What is something people would be surprised to learn? 

People are often struck to learn about the drivers behind the profound and sometimes quite rapid transformations of the past. Consider, for instance, how the shift from horsedrawn carriages to internal combustion engine vehicles in the early 20th century took only a few short decades and was propelled in part by a deepening public health crisis surrounding the accumulation of horse manure in major urban centres. These types of transition histories show that deep changes can occur more quickly than we tend to assume when the right pressures, innovations, business models, and policy signals align. 

What’s the biggest misconception about your research area? 

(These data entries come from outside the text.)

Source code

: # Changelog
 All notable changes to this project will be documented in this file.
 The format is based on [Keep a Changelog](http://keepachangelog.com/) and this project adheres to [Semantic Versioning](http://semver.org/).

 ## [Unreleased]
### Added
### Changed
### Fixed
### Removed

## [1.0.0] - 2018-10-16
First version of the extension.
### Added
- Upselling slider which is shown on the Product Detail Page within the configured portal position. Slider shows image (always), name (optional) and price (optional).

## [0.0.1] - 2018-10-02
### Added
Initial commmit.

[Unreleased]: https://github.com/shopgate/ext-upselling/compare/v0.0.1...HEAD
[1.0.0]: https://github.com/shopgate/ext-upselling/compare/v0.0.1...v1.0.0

An important misconception is that transitions are primarily technological shifts induced by markets – that they happen because a better widget is invented and markets follow. Rather, transitions relate not only to technologies and markets but also policy interventions, business models, and political struggles. Returning to the diffusion of the automobile, this technology benefitted from technical advancements but also from a business strategy focused on mass production and decades of favourable state efforts, from the build out of road networks to the design of cities. The governance of sustainability transitions can learn from these episodes of change to deploy a much wider set of policy tools. It is not enough to passively encourage innovation, get the market structure right, and then wait for change to happen. 

Any new projects you’re excited about? 

One major initiative that I am quite energized about is my work with Professor James Meadowcroft to join up and strengthen the Canadian community of transitions scholars and practitioners. In November 2025, we brought together scholars from across the country to articulate a shared agenda for transitions research and action anchored in Canadian realities. The goal here is to both strengthen the Canadian community but also further translate transition insights to our context so that we can realize desirable futures. 

What’s your favourite class to teach? 

SERG 5005: Applied Interdisciplinary Project is a clear favourite of mine for three reasons. First, it is built around the principle of experiential learning, whereby students work handson with real societal partners on actual transition challenges. This year, student teams are working with societal partners on building out microgrids in Quebec, carbon dioxide removal solutions in the Prairies, and electrifying mass transit in the City of Cornwall. Second, it is solution oriented. I push students to design actionable proposals that help build along credible and prosperous pathways to net-zero. Third, it is fundamentally interdisciplinary. Recognizing that sustainability challenges span disciplinary boundaries, students from engineering and policy backgrounds work together to integrate insights from technology, economics, business, and policy. Overall, the course mirrors the systems approaches needed to advance transitions in practice, and these are precisely the skills policymakers are seeking in the job market.